Chapter 16 Guidance to answering the practical exercises

CVs, applications, and interviews

Q1. Identify the skills you have acquired outside of your study of, and practical work experience in, law. Consider how they would help you to add value to a law firm.

This question is to encourage you to think about transferable skills. It will be a helpful exercise to consider what you have done outside of law, and how you can re-frame this to show a graduate employer that it has helped you gain skills that you can use to benefit their business. Sections 16.4.2 and 16.4.3 give you guidance about how to do this, and how you might need to play around with the format and headings of your CV to focus on these skills you have acquired outside of the legal world. For example, do you have experience of client care, complaints handling, negotiation, working under pressure, paying attention to detail or being organised? If so, re-frame your experience in these terms, which are recognised and valued by graduate employers. It will present so much better than saying, ‘I worked in a shop last year’.

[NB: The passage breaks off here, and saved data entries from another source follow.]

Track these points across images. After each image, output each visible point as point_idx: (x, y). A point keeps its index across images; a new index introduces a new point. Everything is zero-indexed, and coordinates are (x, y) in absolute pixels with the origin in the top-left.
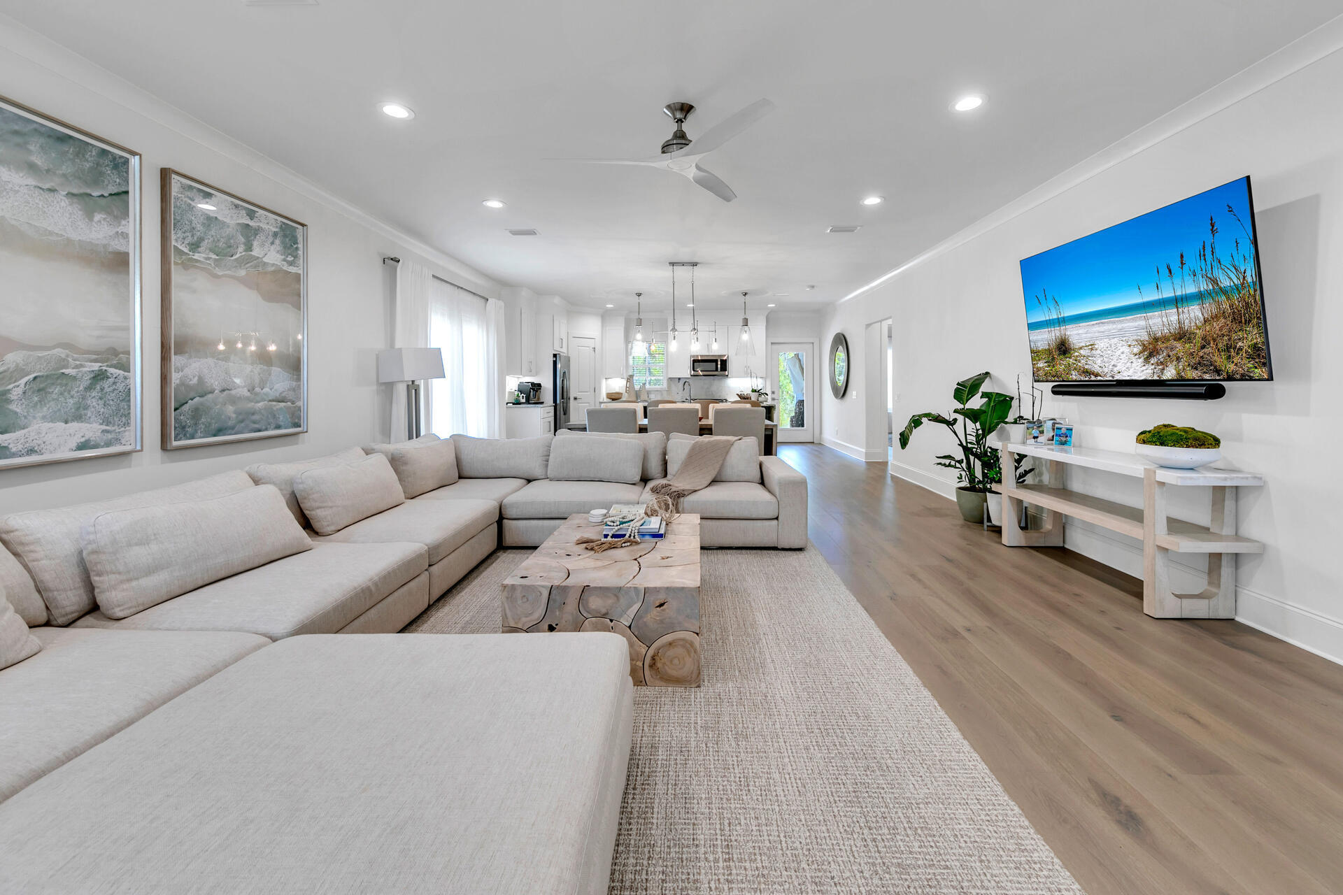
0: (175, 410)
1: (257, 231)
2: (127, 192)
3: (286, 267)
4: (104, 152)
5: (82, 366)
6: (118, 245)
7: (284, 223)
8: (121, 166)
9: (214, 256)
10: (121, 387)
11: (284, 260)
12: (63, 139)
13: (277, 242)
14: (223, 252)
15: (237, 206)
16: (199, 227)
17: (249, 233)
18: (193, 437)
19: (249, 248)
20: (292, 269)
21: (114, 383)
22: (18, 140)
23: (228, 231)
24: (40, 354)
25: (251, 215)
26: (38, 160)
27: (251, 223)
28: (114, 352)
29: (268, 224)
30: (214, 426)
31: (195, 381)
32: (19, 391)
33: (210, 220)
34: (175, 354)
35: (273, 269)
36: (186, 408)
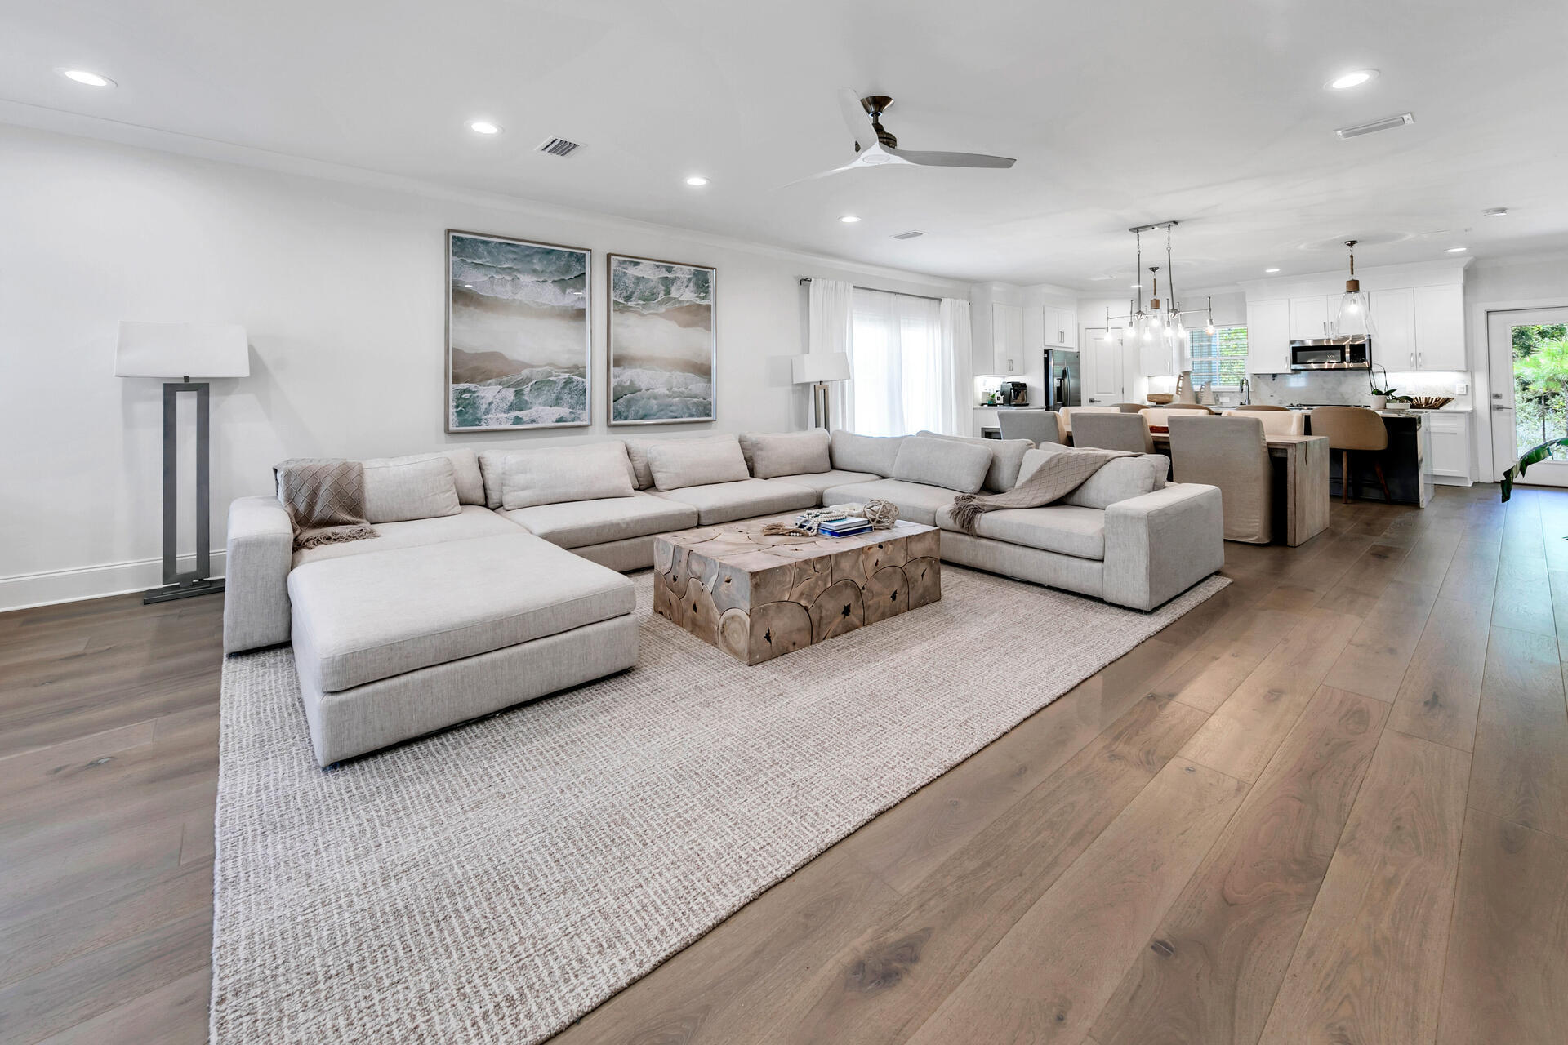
0: (614, 401)
1: (674, 281)
2: (584, 274)
3: (699, 302)
4: (572, 253)
5: (559, 375)
6: (579, 305)
7: (697, 271)
8: (580, 259)
9: (642, 302)
10: (580, 387)
11: (697, 297)
12: (550, 252)
13: (691, 285)
14: (649, 298)
15: (658, 267)
16: (631, 285)
17: (668, 283)
18: (626, 419)
19: (668, 292)
20: (704, 302)
21: (577, 385)
22: (528, 259)
23: (651, 284)
24: (540, 369)
25: (669, 270)
26: (538, 267)
27: (669, 275)
28: (576, 367)
29: (683, 273)
30: (641, 413)
31: (628, 383)
32: (528, 389)
33: (639, 280)
34: (614, 366)
35: (688, 304)
36: (621, 400)
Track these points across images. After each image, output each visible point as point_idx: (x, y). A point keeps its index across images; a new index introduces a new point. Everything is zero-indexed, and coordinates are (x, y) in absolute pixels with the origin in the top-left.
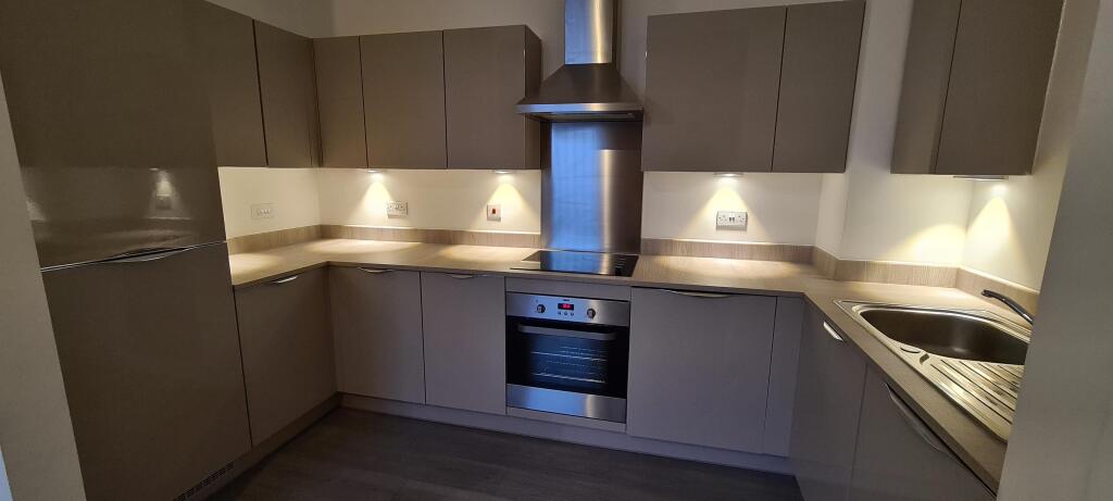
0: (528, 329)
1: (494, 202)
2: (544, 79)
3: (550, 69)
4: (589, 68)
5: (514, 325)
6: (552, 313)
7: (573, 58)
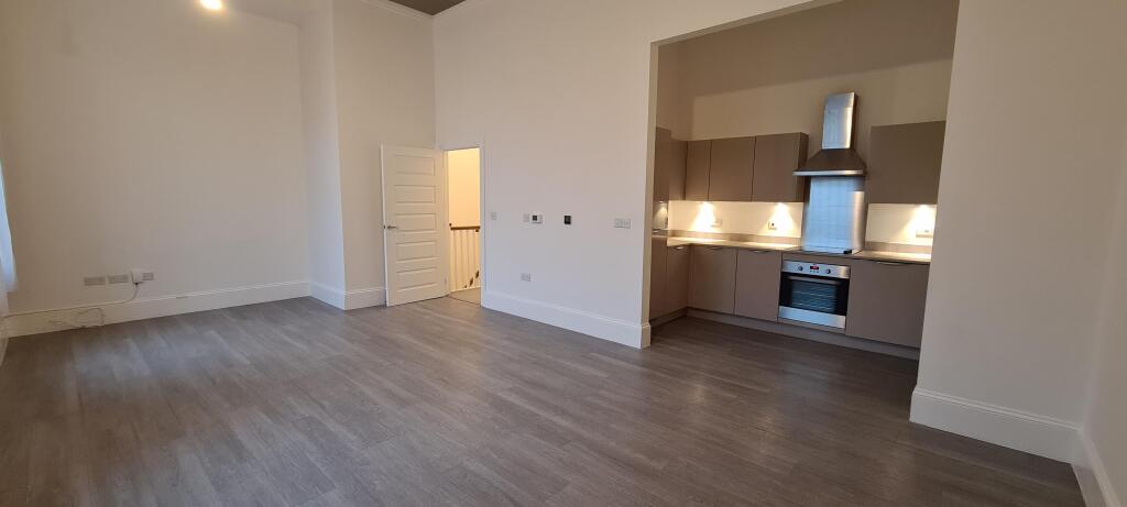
0: (793, 278)
1: (772, 220)
2: (809, 157)
3: (812, 152)
4: (841, 151)
5: (786, 277)
6: (807, 271)
7: (826, 145)
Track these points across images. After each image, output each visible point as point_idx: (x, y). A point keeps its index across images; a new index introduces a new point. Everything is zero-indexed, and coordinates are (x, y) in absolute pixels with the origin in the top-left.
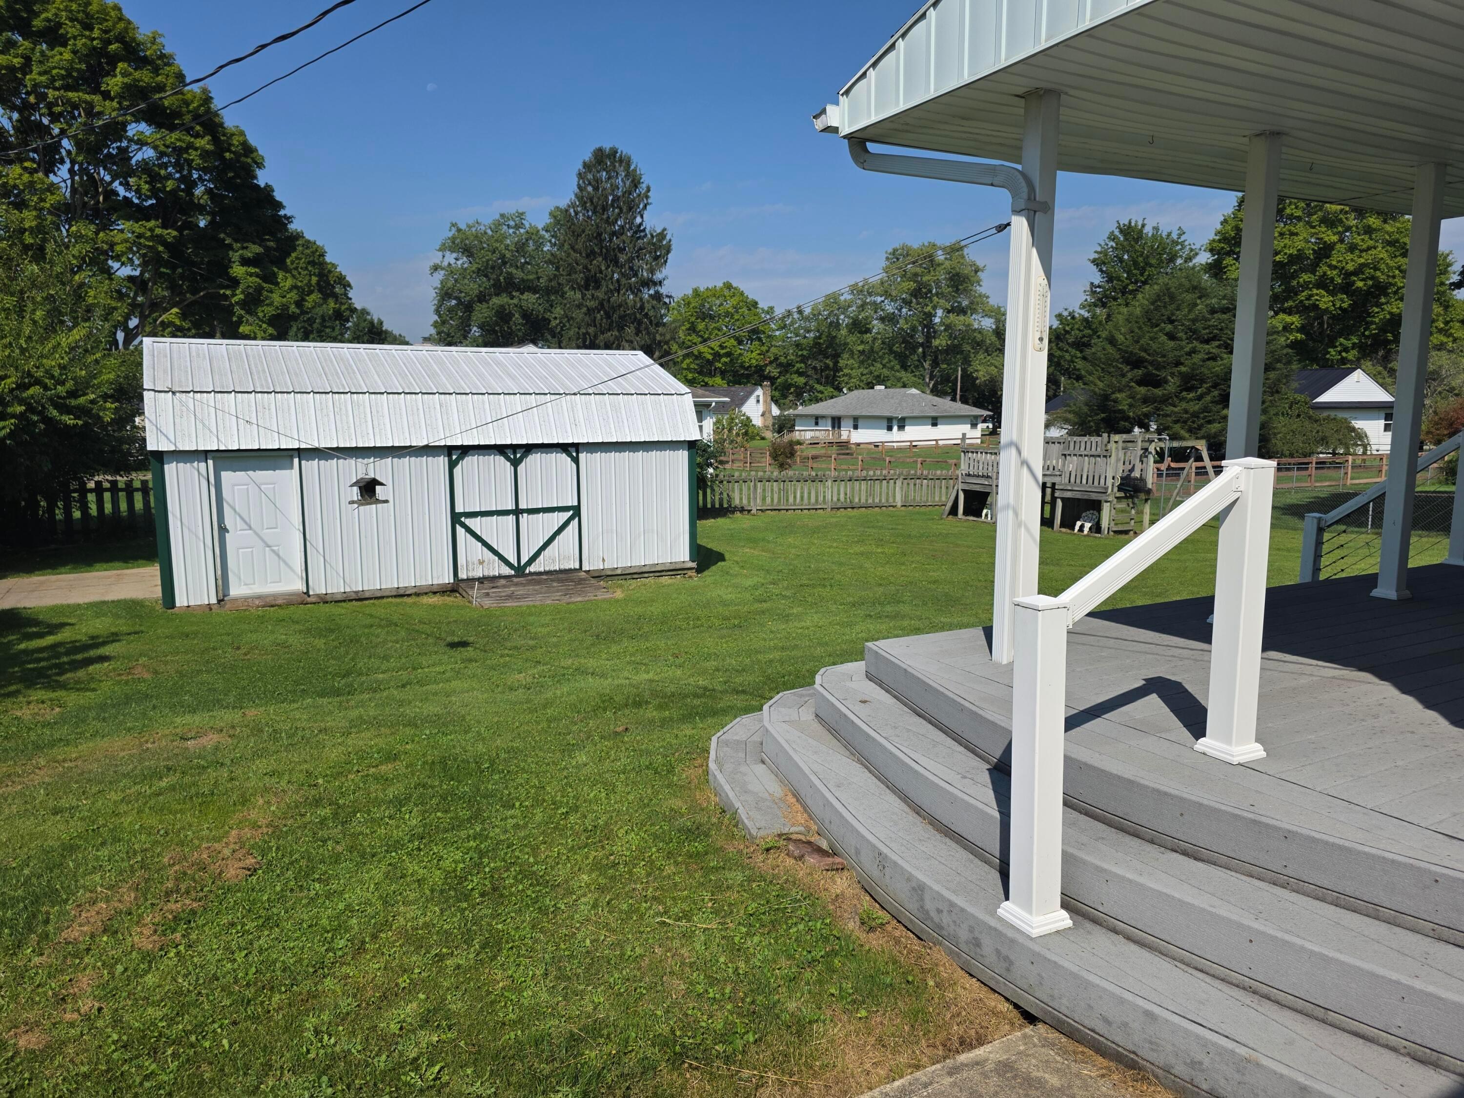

Q2. Identify the skills you have acquired during your study of, and practical work experience in, law, and highlight those which you think are transferable skills which would be valued by graduate employers in sectors other than law.

Lawyers have not traditionally been as good as the accountants in selling our qualifications as a gold standard for entry into professions other than law. In fact, what we learn during our academic training gives us skills on which any profession would place a high value. The introduction to chapter 16 and section 16.4.3 makes clear that a law degree and work experience in the sector will have given you valuable skills including:

  • advising;
  • commercial awareness;
  • communication skills (face-to-face, by telephone and in writing)
  • critical analysis and reasoning;
  • drafting;
  • evaluation;
  • attention to detail;
  • the ability to distil and summarise information;
  • negotiation;
  • networking;
  • problem solving;
  • research; and
  • strategic thinking.

These skills will be valued by employers in many sectors including:

  • academia;
  • accountancy;
  • the armed forces;
  • banking;
  • the civil service;
  • finance;
  • government;
  • journalism;
  • management;
  • the police;
  • publishing; and
  • recruitment.

Q3. When is the best time for you to schedule regular time for PDP, and how much time can you devote to it?

This question was designed to help you factor PDP into your timetable, because it is so important to start it early to identify gaps and address them well (that is, years) in advance of the application process. It can feel counter intuitive to look for issues that you need to address, as if you are creating work for yourself, but you should see the process as doing little and often now in order to save you time and prevent you from a more stressful situation later on. It should all help to secure you the job you want, too, which must be a positive thing. As 15.2.2 explained, the simpler your PDP, the more likely you are to use it. Your university is likely to have templates you can download and use to make the process painless. Make finding these your first job once you have scheduled regular PDP time in your diary.

Q4. Identify three gaps in your current CV which you need to address as priority. How do you plan to address them, and by when?

Again this question was to encourage you to engage with the PDP process. It may be that you do not have any work experience, or you do not know how to network, or you are struggling to cite examples of teamwork. Identifying the gaps is the first step. You then need to explore the opportunities presented to you as a student (and there are likely to be many) and plan to exploit them to fill the gaps you have identified. If you start early, this process does not need to be painful, and it is likely that it covers activities you might have done in any event, but through this process you might take a contemporaneous note of them and perhaps approach them in a different way. For example, rather than drift around a law fair looking for free gifts, you might prepare for one using the guidance set out in 15.7.1 and gain networking and possibly work experience from it.

For more information and guidance on Law Fairs, see for example:

https://www.youtube.com/watch?v=KP5fA0dJpW4&feature=youtu.be

Q5. When is the earliest time you can apply for the graduate role you are seeking?

Taking a year out by choice is one thing; taking a year out because you inadvertently missed an application deadline is something to avoid. When I teach graduates on professional programmes often I feel frustrated when I hear that they have not been made aware of the early application deadlines for the larger law firms and other professional employers, and have missed out on potential funding and are having to finance an expensive year out. You can apply for some roles in your first year if you are on a two year degree, and in your second year if you are on a three year degree. Factor in that these employers will want to see some work experience, and you will see that you should be preparing some sort of application right now. Familiarise yourself now with the timings and deadlines set out in 15.2 so that you can plan your applications for graduate roles and work experience in good time.